Ayant bénéficié de quelques leçons de son père, Jess nous en fait profiter. D'abord, elle énonce calmement ce dont nous nous doutons tous plus ou moins: «C'est le froid qui te tuera en premier.» Ensuite, entre l'enseignement de son père, sa jugeote, et les leçons qu'elle tire de ses expériences, elle évolue, apprend, mûrit... Elle arrive avec certaines idées: elle est végétarienne, a besoin de kiné pour sa mauvaise jambe (résultat d'un accident de voiture), cette vie dans les bois n'est pas pour elle. Elle se rend vite compte qu'être végétarienne est un luxe qu'elle ne peut pas se payer, et que ses efforts pour survivre (pêcher, chasser, se construire un abri...) lui font les muscles. Kate Alice Marshall fait passer son héroïne par de très rudes moments, d'autant que sa survie n'est pas la seule chose que l'adolescente devra prendre en compte.

À un moment, la jeune fille tenait sa vengeance à portée de main, et n'a pu se résoudre à faire ce qu'il fallait. Cela s'est très vite retourné contre elle. J'ai pensé (comme elle) qu'elle aurait dû agir quand elle en avait eu l'opportunité, mais je ne l'ai pas blâmée de ne l'avoir pas fait, parce que c'était une étape assez importante à franchir. C'est pour cela que je dis que même lorsqu'elle fait des choses qui finissent par aller contre ses intérêts, ou qu'elle est injuste envers son père (elle le montre dans les retours en arrière), elle n'est pas forcément à blâmer. Brutalement arrachée à une vie qu'elle aimait, elle se retrouve forcée d'en accepter une totalement différente, à laquelle elle n'est pas préparée... Il y aurait de quoi devenir fou...
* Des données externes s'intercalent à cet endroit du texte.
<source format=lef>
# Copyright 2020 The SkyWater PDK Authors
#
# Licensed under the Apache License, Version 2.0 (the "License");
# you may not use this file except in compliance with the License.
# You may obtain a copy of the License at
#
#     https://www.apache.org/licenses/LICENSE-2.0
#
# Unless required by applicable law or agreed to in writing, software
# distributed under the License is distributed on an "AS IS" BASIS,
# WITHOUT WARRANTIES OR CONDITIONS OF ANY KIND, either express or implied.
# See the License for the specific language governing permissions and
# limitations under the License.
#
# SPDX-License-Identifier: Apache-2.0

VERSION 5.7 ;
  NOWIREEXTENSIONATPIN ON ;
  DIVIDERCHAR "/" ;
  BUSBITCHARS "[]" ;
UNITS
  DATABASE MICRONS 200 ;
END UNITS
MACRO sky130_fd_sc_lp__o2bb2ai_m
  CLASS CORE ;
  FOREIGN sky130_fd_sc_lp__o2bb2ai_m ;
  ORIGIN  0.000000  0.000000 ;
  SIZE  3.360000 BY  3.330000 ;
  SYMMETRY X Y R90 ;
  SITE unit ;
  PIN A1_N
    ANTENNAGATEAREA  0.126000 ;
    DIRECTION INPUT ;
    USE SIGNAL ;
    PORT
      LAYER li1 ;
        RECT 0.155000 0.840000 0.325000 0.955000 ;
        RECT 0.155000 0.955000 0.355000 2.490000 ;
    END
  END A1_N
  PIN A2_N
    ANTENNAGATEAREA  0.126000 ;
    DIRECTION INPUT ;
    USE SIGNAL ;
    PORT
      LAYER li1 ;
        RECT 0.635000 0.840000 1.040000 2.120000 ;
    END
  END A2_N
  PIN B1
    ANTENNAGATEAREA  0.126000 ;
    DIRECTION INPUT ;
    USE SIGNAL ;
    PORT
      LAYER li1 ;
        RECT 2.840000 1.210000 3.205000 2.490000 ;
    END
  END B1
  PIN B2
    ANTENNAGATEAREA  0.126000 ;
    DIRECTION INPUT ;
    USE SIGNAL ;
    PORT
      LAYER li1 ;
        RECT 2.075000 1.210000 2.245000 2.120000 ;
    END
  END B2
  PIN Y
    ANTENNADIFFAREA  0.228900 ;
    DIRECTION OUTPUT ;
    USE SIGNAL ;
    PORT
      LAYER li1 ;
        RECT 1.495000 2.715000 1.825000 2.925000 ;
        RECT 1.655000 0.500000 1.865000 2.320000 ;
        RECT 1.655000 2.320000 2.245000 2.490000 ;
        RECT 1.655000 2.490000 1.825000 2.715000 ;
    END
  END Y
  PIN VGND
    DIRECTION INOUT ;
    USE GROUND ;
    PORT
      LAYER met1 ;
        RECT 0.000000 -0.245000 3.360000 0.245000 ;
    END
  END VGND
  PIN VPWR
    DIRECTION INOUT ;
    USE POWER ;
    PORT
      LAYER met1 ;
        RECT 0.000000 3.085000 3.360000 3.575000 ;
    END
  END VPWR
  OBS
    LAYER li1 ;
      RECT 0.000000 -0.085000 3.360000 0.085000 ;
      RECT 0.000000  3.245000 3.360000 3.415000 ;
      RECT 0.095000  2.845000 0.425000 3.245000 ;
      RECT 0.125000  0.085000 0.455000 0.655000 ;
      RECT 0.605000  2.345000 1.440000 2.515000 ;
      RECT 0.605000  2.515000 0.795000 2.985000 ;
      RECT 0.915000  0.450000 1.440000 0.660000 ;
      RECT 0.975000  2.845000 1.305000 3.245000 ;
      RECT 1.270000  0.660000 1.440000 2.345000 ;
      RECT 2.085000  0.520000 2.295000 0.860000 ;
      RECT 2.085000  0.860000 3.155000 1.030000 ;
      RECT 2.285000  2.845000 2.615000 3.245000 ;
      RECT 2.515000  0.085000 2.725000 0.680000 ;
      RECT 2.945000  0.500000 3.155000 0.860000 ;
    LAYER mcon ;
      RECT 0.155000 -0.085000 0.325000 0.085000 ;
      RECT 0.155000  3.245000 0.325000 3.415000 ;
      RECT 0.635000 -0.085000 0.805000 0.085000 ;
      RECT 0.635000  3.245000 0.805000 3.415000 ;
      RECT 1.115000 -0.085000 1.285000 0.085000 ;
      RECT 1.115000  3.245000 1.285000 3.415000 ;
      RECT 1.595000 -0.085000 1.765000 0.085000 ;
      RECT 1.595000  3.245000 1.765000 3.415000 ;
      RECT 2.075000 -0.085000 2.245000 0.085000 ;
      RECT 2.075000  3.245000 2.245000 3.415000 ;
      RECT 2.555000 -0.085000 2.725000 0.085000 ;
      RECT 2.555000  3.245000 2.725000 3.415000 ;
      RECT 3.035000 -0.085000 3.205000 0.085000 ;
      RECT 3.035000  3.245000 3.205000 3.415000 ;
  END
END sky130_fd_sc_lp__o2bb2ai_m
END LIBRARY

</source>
Je ne sais pas trop quoi penser de Carl, le père de Jess. À mon avis, il voulait vraiment bien faire lorsqu'il s'est vu confier la garde de sa fille. Il y en a une preuve tangible dans le roman. Quant au reste, disons qu'il s'est laissé rattraper par les circonstances présentes et passées...

Tout comme l'héroïne, j'aime beaucoup Beau. Je ne peux pas dire grand-chose sur lui, pour ne pas trop en dévoiler, mais pour moi, c'est un élément important du roman.
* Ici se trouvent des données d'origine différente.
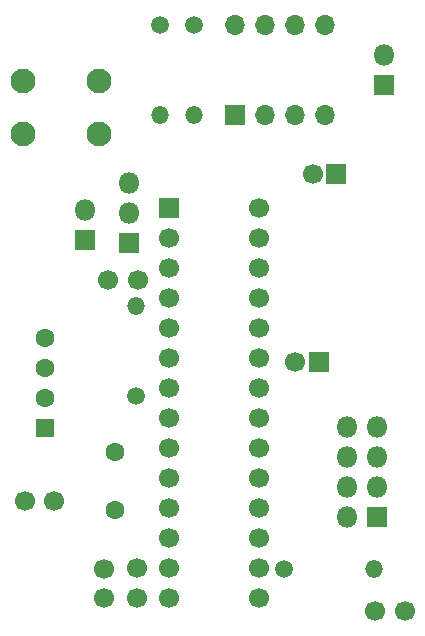
<source format=gbr>
%TF.GenerationSoftware,KiCad,Pcbnew,(5.1.6-0-10_14)*%
%TF.CreationDate,2020-10-03T22:08:30-04:00*%
%TF.ProjectId,weather_external,77656174-6865-4725-9f65-787465726e61,rev?*%
%TF.SameCoordinates,Original*%
%TF.FileFunction,Soldermask,Bot*%
%TF.FilePolarity,Negative*%
%FSLAX46Y46*%
G04 Gerber Fmt 4.6, Leading zero omitted, Abs format (unit mm)*
G04 Created by KiCad (PCBNEW (5.1.6-0-10_14)) date 2020-10-03 22:08:30*
%MOMM*%
%LPD*%
G01*
G04 APERTURE LIST*
%ADD10C,1.700000*%
%ADD11R,1.700000X1.700000*%
%ADD12O,1.800000X1.800000*%
%ADD13R,1.800000X1.800000*%
%ADD14C,1.600000*%
%ADD15R,1.600000X1.600000*%
%ADD16O,1.700000X1.700000*%
%ADD17O,1.500000X1.500000*%
%ADD18C,1.500000*%
%ADD19C,2.100000*%
G04 APERTURE END LIST*
D10*
%TO.C,Atmega328*%
X152400000Y-73660000D03*
X152400000Y-76200000D03*
X152400000Y-78740000D03*
X152400000Y-81280000D03*
X152400000Y-83820000D03*
X152400000Y-86360000D03*
X152400000Y-88900000D03*
X152400000Y-91440000D03*
X152400000Y-93980000D03*
X152400000Y-96520000D03*
X152400000Y-99060000D03*
X152400000Y-101600000D03*
X152400000Y-104140000D03*
X152400000Y-106680000D03*
X144780000Y-106680000D03*
X144780000Y-104140000D03*
X144780000Y-101600000D03*
X144780000Y-99060000D03*
X144780000Y-96520000D03*
X144780000Y-93980000D03*
X144780000Y-91440000D03*
X144780000Y-88900000D03*
X144780000Y-86360000D03*
X144780000Y-83820000D03*
X144780000Y-81280000D03*
X144780000Y-78740000D03*
X144780000Y-76200000D03*
D11*
X144780000Y-73660000D03*
%TD*%
D10*
%TO.C,C7*%
X132600000Y-98500000D03*
X135100000Y-98500000D03*
%TD*%
%TO.C,C6*%
X162300000Y-107800000D03*
X164800000Y-107800000D03*
%TD*%
D12*
%TO.C,NRF24L01*%
X159860000Y-92280000D03*
X162400000Y-92280000D03*
X159860000Y-94820000D03*
X162400000Y-94820000D03*
X159860000Y-97360000D03*
X162400000Y-97360000D03*
X159860000Y-99900000D03*
D13*
X162400000Y-99900000D03*
%TD*%
D14*
%TO.C,DHT11*%
X134300000Y-84680000D03*
X134300000Y-87220000D03*
X134300000Y-89760000D03*
D15*
X134300000Y-92300000D03*
%TD*%
D16*
%TO.C,NE555*%
X150400000Y-58180000D03*
X158020000Y-65800000D03*
X152940000Y-58180000D03*
X155480000Y-65800000D03*
X155480000Y-58180000D03*
X152940000Y-65800000D03*
X158020000Y-58180000D03*
D11*
X150400000Y-65800000D03*
%TD*%
D17*
%TO.C,R4*%
X146950900Y-65792160D03*
D18*
X146950900Y-58172160D03*
%TD*%
D17*
%TO.C,R3*%
X144098480Y-65792160D03*
D18*
X144098480Y-58172160D03*
%TD*%
D10*
%TO.C,C5*%
X157000000Y-70800000D03*
D11*
X159000000Y-70800000D03*
%TD*%
D12*
%TO.C,J3*%
X141439900Y-71561960D03*
X141439900Y-74101960D03*
D13*
X141439900Y-76641960D03*
%TD*%
D12*
%TO.C,J4*%
X163000000Y-60760000D03*
D13*
X163000000Y-63300000D03*
%TD*%
D12*
%TO.C,J2*%
X137728960Y-73825100D03*
D13*
X137728960Y-76365100D03*
%TD*%
D19*
%TO.C,SW1*%
X138917820Y-62918340D03*
X138917820Y-67418340D03*
X132417820Y-62918340D03*
X132417820Y-67418340D03*
%TD*%
D10*
%TO.C,C4*%
X139679040Y-79766160D03*
X142179040Y-79766160D03*
%TD*%
D17*
%TO.C,R2*%
X162184080Y-104272080D03*
D18*
X154564080Y-104272080D03*
%TD*%
D14*
%TO.C,16Mhz*%
X140256260Y-99240680D03*
X140256260Y-94340680D03*
%TD*%
D17*
%TO.C,R1*%
X142062200Y-81991200D03*
D18*
X142062200Y-89611200D03*
%TD*%
D10*
%TO.C,C3*%
X155500000Y-86700000D03*
D11*
X157500000Y-86700000D03*
%TD*%
D10*
%TO.C,C2*%
X142107920Y-104187620D03*
X142107920Y-106687620D03*
%TD*%
%TO.C,C1*%
X139291060Y-106721280D03*
X139291060Y-104221280D03*
%TD*%
M02*

</source>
Pendant une partie du livre, la narratrice alterne le récit de son présent et celui de son passé proche. En général, je n'aime pas trop cela. Ici, c'était approprié, et fait avec bon sens. Je n'ai trouvé aucun temps mort, ne m'étant pas ennuyée une seule seconde.

La version audio que j'ai entendue a été enregistrée par Amy McFadden pour les éditions Tantor Media.
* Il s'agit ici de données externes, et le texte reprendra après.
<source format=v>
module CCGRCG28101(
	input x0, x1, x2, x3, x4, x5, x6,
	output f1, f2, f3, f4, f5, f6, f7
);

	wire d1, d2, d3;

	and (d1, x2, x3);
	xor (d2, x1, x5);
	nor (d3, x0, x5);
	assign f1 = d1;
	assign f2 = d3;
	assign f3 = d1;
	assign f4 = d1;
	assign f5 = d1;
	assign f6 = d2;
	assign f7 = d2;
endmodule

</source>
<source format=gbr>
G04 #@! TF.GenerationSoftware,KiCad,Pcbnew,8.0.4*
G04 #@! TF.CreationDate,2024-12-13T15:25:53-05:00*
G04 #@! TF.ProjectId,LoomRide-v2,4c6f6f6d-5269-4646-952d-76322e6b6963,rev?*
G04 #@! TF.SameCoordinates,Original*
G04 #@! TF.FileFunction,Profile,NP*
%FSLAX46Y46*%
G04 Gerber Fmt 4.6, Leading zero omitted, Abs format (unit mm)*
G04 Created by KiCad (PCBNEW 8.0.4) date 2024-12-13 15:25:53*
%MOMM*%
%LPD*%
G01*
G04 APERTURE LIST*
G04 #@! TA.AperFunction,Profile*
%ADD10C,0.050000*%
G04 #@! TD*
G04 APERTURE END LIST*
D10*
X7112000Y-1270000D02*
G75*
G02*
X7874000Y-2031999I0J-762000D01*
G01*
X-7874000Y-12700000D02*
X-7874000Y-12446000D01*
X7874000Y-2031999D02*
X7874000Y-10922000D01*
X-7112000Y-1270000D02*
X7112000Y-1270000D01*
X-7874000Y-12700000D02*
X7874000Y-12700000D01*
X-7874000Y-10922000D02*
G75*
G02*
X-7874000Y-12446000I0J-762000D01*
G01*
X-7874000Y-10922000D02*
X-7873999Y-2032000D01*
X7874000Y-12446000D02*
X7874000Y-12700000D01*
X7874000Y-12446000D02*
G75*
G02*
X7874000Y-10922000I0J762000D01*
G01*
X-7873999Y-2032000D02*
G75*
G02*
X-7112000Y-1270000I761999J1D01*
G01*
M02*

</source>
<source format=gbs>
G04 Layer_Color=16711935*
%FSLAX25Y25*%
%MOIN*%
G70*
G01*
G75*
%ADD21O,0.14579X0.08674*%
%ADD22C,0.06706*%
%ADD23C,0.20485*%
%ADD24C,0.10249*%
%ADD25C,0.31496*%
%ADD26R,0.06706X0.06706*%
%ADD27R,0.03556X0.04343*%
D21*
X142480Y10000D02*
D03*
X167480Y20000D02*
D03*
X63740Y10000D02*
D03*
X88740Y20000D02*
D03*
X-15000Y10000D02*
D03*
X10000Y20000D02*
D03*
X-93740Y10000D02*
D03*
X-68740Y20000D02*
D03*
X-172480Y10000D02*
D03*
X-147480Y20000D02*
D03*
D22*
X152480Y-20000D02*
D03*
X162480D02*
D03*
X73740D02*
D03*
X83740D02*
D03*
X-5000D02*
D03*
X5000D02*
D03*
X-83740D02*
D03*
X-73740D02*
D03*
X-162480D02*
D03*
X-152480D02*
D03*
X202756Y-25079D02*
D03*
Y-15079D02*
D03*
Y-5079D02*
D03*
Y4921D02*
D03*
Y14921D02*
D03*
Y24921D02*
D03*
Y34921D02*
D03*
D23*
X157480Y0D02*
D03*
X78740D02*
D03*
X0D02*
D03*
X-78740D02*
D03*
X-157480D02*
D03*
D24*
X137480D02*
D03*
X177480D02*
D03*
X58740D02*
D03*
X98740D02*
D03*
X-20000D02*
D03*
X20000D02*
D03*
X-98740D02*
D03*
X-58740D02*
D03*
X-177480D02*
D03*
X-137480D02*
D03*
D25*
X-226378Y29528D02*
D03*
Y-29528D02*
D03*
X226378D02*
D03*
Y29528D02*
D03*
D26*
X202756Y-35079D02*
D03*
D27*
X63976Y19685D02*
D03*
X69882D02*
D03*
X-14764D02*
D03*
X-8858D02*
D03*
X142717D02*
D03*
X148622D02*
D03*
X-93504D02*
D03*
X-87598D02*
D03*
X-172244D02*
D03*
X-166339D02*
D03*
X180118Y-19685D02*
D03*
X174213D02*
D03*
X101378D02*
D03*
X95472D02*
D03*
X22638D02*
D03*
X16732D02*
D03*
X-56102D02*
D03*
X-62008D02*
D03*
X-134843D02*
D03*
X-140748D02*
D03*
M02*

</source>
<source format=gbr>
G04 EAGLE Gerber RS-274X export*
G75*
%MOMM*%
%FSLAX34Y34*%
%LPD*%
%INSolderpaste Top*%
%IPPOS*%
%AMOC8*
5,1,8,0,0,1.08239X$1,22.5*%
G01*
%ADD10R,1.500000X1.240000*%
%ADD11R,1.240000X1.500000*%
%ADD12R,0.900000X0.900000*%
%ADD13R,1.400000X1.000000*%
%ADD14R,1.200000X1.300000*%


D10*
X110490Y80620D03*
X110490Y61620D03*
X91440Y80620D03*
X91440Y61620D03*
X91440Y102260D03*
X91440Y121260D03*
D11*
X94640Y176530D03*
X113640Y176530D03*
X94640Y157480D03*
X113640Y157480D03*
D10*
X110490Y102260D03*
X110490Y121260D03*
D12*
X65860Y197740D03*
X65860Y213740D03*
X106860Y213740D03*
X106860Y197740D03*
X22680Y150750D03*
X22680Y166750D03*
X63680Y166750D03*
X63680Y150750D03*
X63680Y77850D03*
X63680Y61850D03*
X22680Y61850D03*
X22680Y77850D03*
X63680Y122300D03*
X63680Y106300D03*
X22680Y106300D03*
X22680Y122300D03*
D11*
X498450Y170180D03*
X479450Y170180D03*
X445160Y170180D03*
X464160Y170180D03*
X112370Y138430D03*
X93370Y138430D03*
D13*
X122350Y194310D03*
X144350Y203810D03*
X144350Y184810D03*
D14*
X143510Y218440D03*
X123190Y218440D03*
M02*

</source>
Je pense que ce roman n'a pas été facile à enregistrer: il fallait rendre les émotions de la narratrice sans trop en faire. Amy McFadden y a très bien réussi. Lorsque Jess pleure, la comédienne mime à merveille son désarroi. Il n'est pas rare que les comédiens qui enregistrent des livres cabotinent lorsqu'il s'agit de pleurer. Amy McFadden n'en fait jamais trop, et l'expression de la détresse de l'héroïne de ce livre n'a fait que démontrer (une fois de plus) son grand talent. Quant aux autres aspects de son interprétation, ils restent aussi bons que d'habitude.